While on road trips, there are a few things you absolutely don’t want to hear. The following phrases are sure to engender a sense of bowel-clenching terror.
“Are we lost?”
“Are we being followed?”
“Did you remember to lock up before we left?”
… And other such utterances, but we’re sure you’ll agree when we say that nothing is scarier on a road trip than a crap car. After all, there’s more than a good chance you’ll be spending upwards of half a day in one, and the last thing you’ll want is a car you hate being in.
So to that end, we present to you some of our favourite road trip cars at (nearly) every price point. And while you're here, you might also want to check out the best performance cars below $400,000.
Volkswagen Golf Variant: $135,400 (605 litres boot space)
Objectively speaking, there’s very little not to like about the seventh-generation Volkswagen Golf, a car we called the Car of the Decade. And in station wagon form (a variant called the Variant, heh), there’s even more to love. It gets all the equipment you’ll find in the top-end Golf hatchback models and adds a racy R Line bodykit that also includes 18-inch alloy wheels. The only downside is its 1.4-litre engine with 125hp doesn’t exactly make it the zippiest thing around, though on the plus side, it absolutely sips fuel, with a consumption rating of just 5.5L/100km.

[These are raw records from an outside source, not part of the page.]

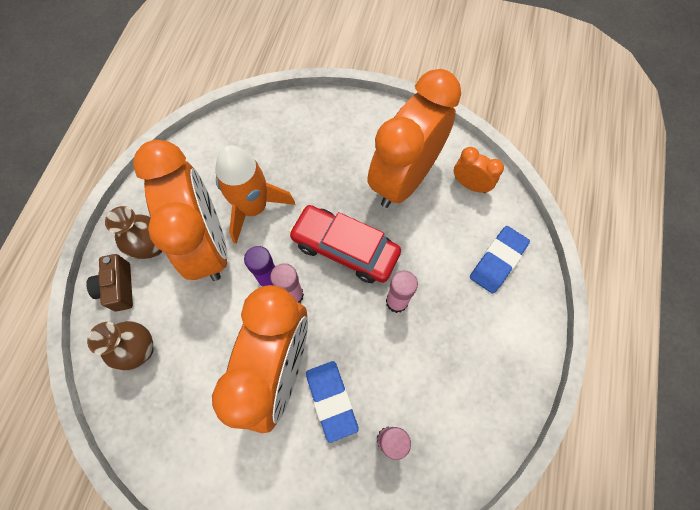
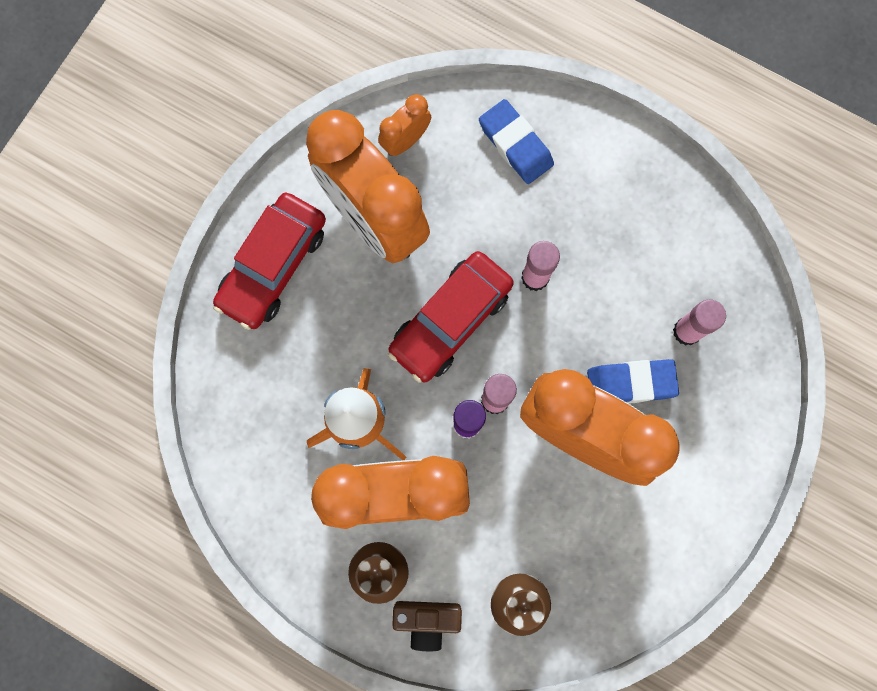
camera: 75 degrees left, 10 degrees up
none -> red car [213,193,326,330]

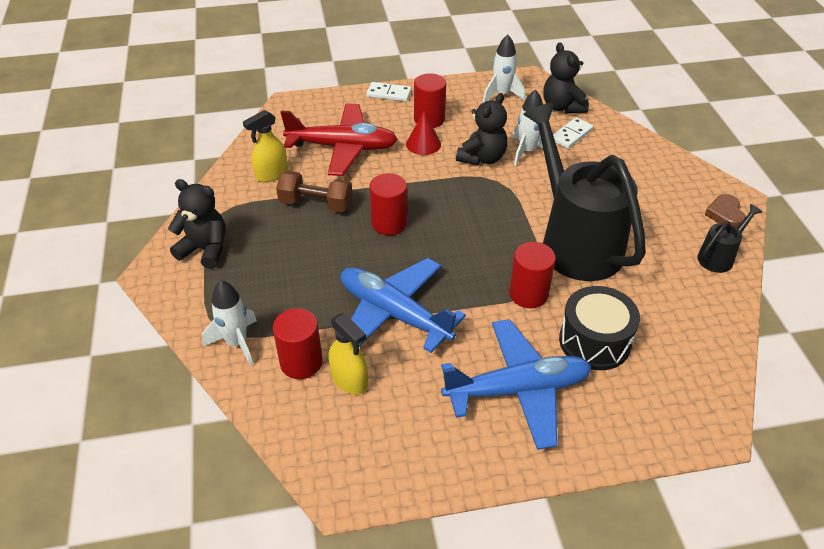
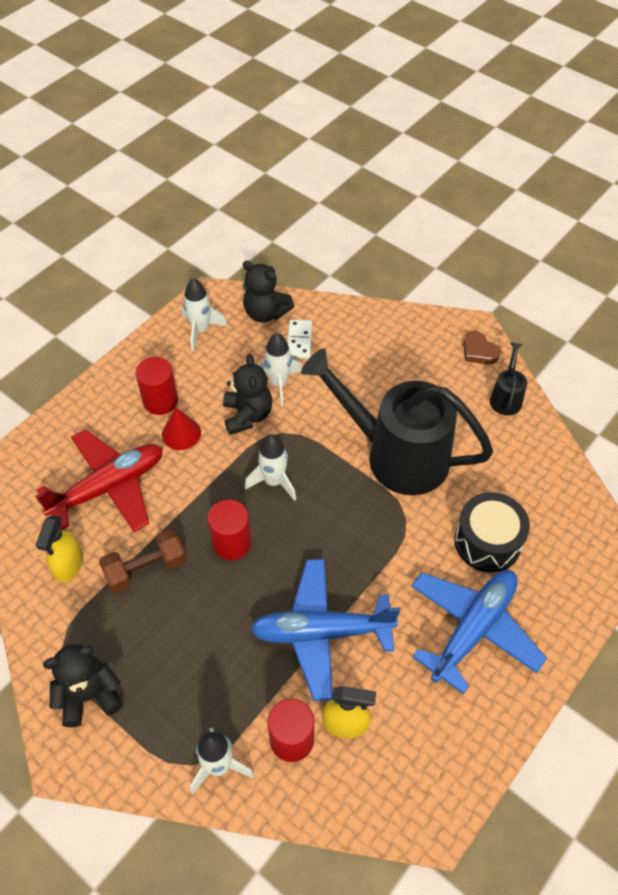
camera: 40 degrees left, 10 degrees up
white domino [367,82,412,102] -> none
red cylinder [509,242,556,308] -> none
none -> white rocket [244,434,296,501]

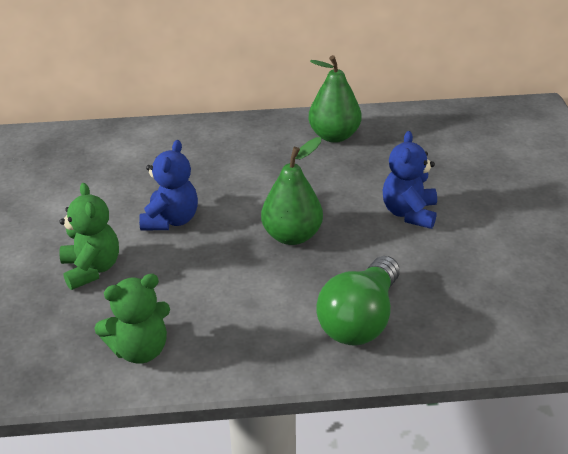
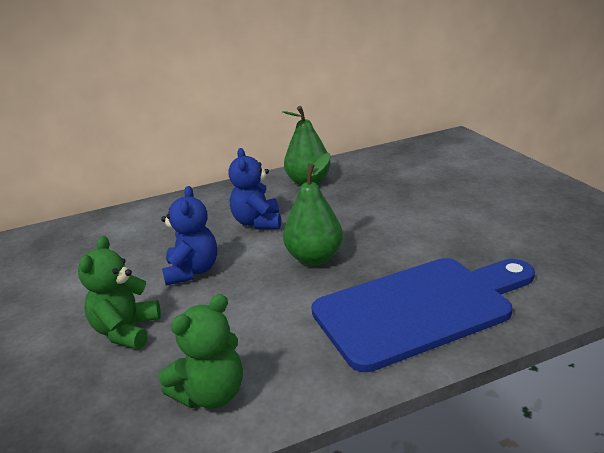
camera: 15 degrees left, 10 degrees down
green teddy bear [59,183,119,290] -> green teddy bear turned 135 degrees counterclockwise [78,236,161,349]
green light bulb [316,256,400,346] -> blue cutting board [311,258,535,372]
blue teddy bear [383,131,437,229] -> blue teddy bear moved to [228,148,281,229]

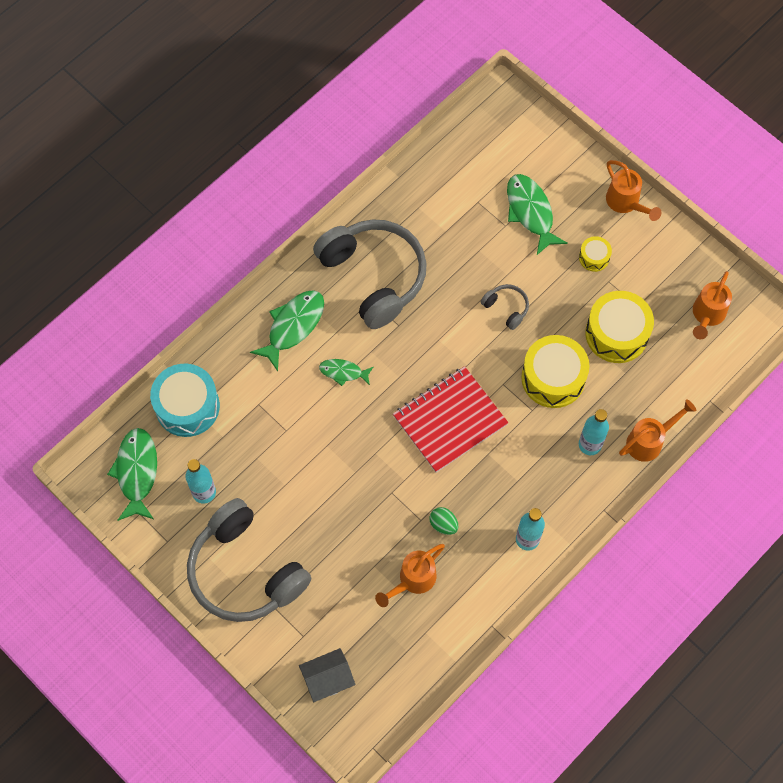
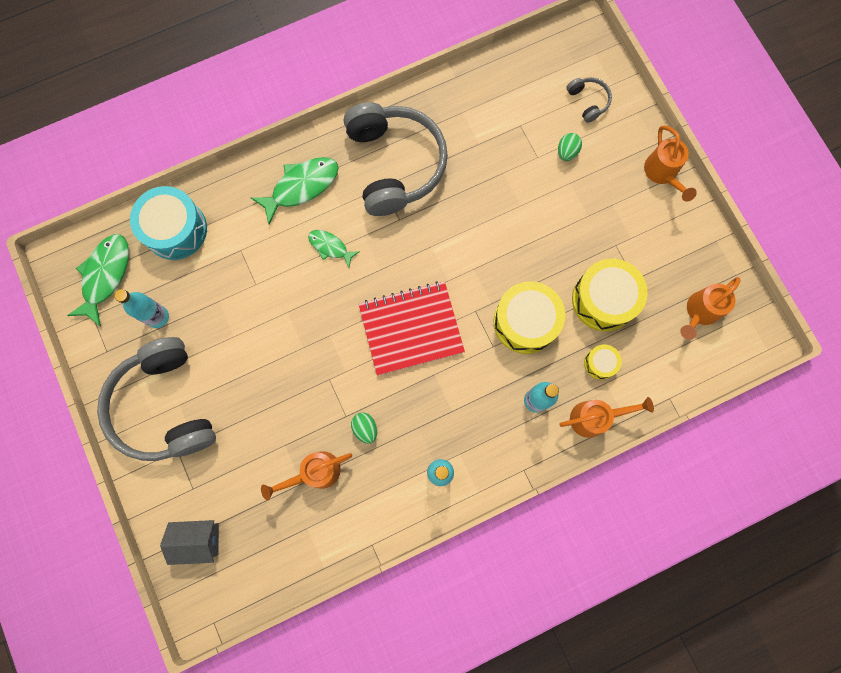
camera: 20 degrees right, 10 degrees up
grey headphones [481,284,529,330] -> grey headphones moved to [566,77,612,123]
green fish [507,174,568,255] -> green egg [558,133,582,161]
yellow drum [579,236,612,272] -> yellow drum moved to [584,344,622,380]

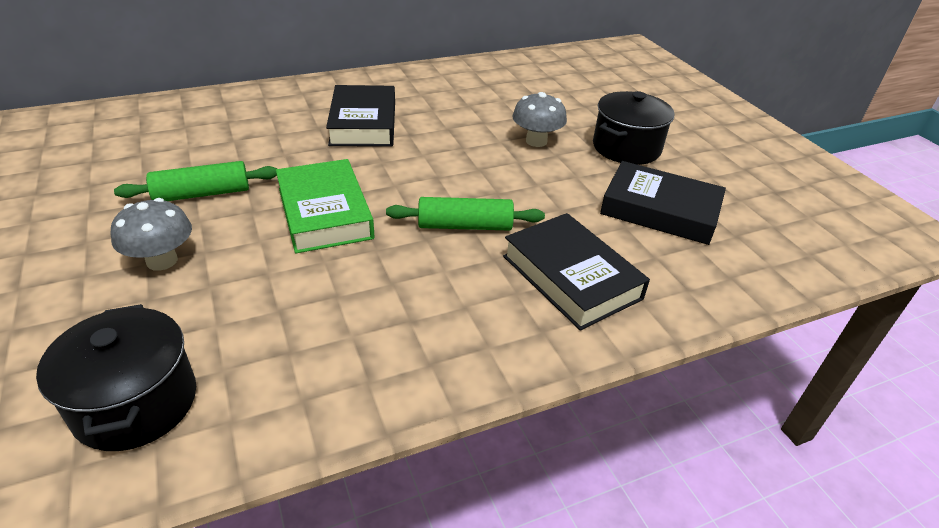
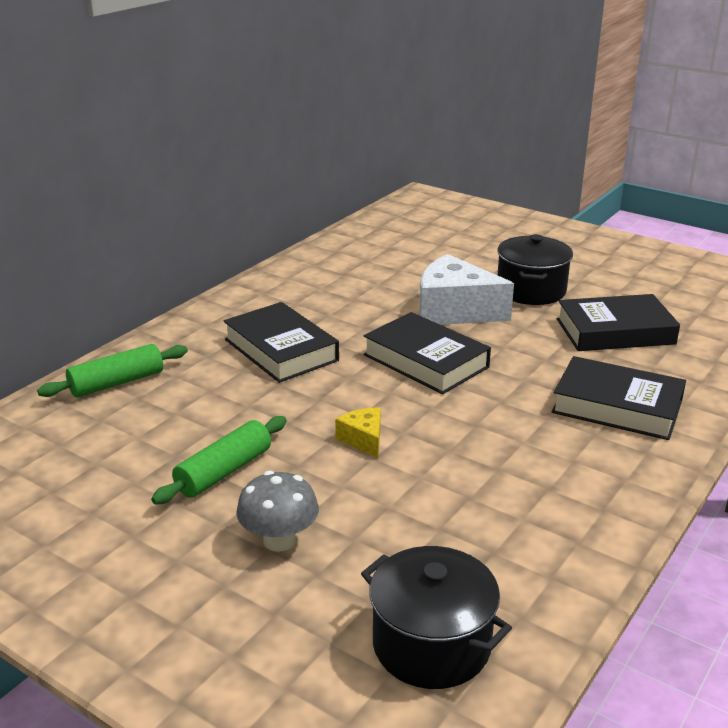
camera: 30 degrees left, 10 degrees down
green book [276,159,375,253] -> yellow cheese [335,408,381,458]
green rolling pin [386,197,545,230] -> green rolling pin moved to [37,344,188,397]
grey mushroom [512,92,567,147] -> white cheese [419,254,514,325]
none -> black book [363,312,491,394]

BMW X3 xDrive30i: $244,888 (550 litres boot space)
The mid-sized member of the BMW X family of SUVs certainly doesn’t suffer from middle child syndrome. It hits the sweet spot when it comes to practicality, power, agility and equipment, with enough of all the above to gamely tackle whatever task you might care to throw at it. It’s decently priced too, though if $244,888 is a little too rich for your blood, there’s an sDrive20i variant on offer. However, you’ll have to live with a little less power (184hp versus 252hp) and the all-weather surefootedness of all-wheel-drive.
Jaguar F-Pace 2.0 R-Sport: $273,999 (650 litres boot space)
The Jaguar F-Pace may not be the newest kid on the block anymore (it made its debut in 2016), but it still remains one of the finest handling SUVs on the market today. The entry-level model outfitted with a 250hp, 2-litre motor may pale in comparison to the 3-litre V6 motor with 340hp, but the former is certainly adequate, and it saves on running costs, too. This F-Pace’s relative lack of grunt also does little to diminish the fact that it has a generous 650 litre boot and roomy rear bench.
Audi RS4 Avant: $395,360 (505 litres boot space)
Making lunatic station wagons that think they’re sports cars has been Audi’s calling card for a good long while now, and the latest in that insane family tree is the fourth-generation RS4 Avant (the more practical cousin of the RS5). A new 2.9-litre twin-turbo V6 may have lost some of the charisma of its predecessor’s 4.2-litre naturally aspirated V8, but both cars have identical outputs—450hp, which along with its all-wheel-drive system is enough to catapult the new car from 0-100km/hr in 4.1 seconds. And it’ll also haul 505 litres of cargo with the rear seats up, making it a true everyday sports car.
Porsche Panamera 4 E-Hybrid Sport Turismo: $437,388 w/o COE (425 litres boot space)
The Porsche Panamera Sport Turismo is already the extra-practical member of the Panamera family, but in E-Hybrid form, it’s even more so. As a plug-in hybrid, it can run for a claimed 50km on electric power alone, which is more than enough to complete the daily commute without using a drop of fuel. It’s also pretty zippy, with combined output of 462hp from its 2.9-litre twin-turbo V6 engine and electric motor. It’s also the looker of the Panamera family, with its sleek shooting brake silhouette.
Lamborghini Urus: $798,000 w/o COE (616 litres boot space)
An SUV over 5m long, 2m wide, with a stonking 650hp on tap and costing over $800,000 (before COE and options) makes a statement, and that statement is “out of the way, peasant”. Lamborghini says the Urus is an SUV with the soul of a supercar, and we’re not inclined to disagree. It has a top speed of 305km/hr and if that isn’t enough to convince you, perhaps its uncanny deftness and agility will. The Urus truly is one of the finest SUVs money (a lot of money, actually) can buy.